Saved entries

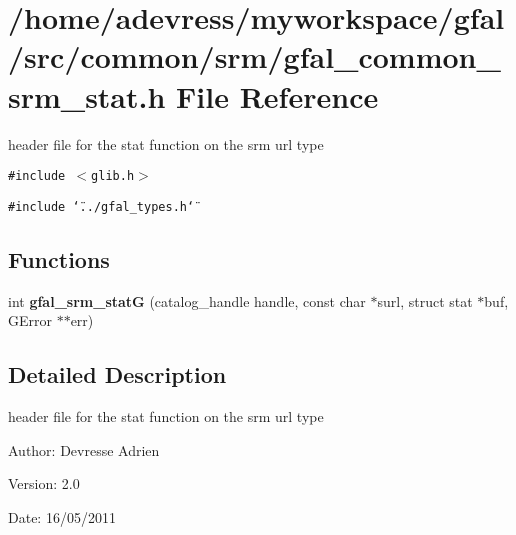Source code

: \section{/home/adevress/myworkspace/gfal/src/common/srm/gfal\_\-common\_\-srm\_\-stat.h File Reference}
\label{gfal__common__srm__stat_8h}
header file for the stat function on the srm url type 

{\tt \#include $<$glib.h$>$}\par
{\tt \#include \char`\"{}../gfal\_\-types.h\char`\"{}}\par
\subsection*{Functions}
\begin{CompactItemize}
\item 
int \textbf{gfal\_\-srm\_\-stat\-G} (catalog\_\-handle handle, const char $\ast$surl, struct stat $\ast$buf, GError $\ast$$\ast$err)\label{gfal__common__srm__stat_8h_f7d374066f088638c5afe77ef8a1dd7c}

\end{CompactItemize}


\subsection{Detailed Description}
header file for the stat function on the srm url type 

\begin{Desc}
\item[Author:]Devresse Adrien \end{Desc}
\begin{Desc}
\item[Version:]2.0 \end{Desc}
\begin{Desc}
\item[Date:]16/05/2011 \end{Desc}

- Directive:
Repeat each entry above exactly. Omit the pictures.

- Answer:
Source code

: \section{/home/adevress/myworkspace/gfal/src/common/srm/gfal\_\-common\_\-srm\_\-stat.h File Reference}
\label{gfal__common__srm__stat_8h}
header file for the stat function on the srm url type 

{\tt \#include $<$glib.h$>$}\par
{\tt \#include \char`\"{}../gfal\_\-types.h\char`\"{}}\par
\subsection*{Functions}
\begin{CompactItemize}
\item 
int \textbf{gfal\_\-srm\_\-stat\-G} (catalog\_\-handle handle, const char $\ast$surl, struct stat $\ast$buf, GError $\ast$$\ast$err)\label{gfal__common__srm__stat_8h_f7d374066f088638c5afe77ef8a1dd7c}

\end{CompactItemize}


\subsection{Detailed Description}
header file for the stat function on the srm url type 

\begin{Desc}
\item[Author:]Devresse Adrien \end{Desc}
\begin{Desc}
\item[Version:]2.0 \end{Desc}
\begin{Desc}
\item[Date:]16/05/2011 \end{Desc}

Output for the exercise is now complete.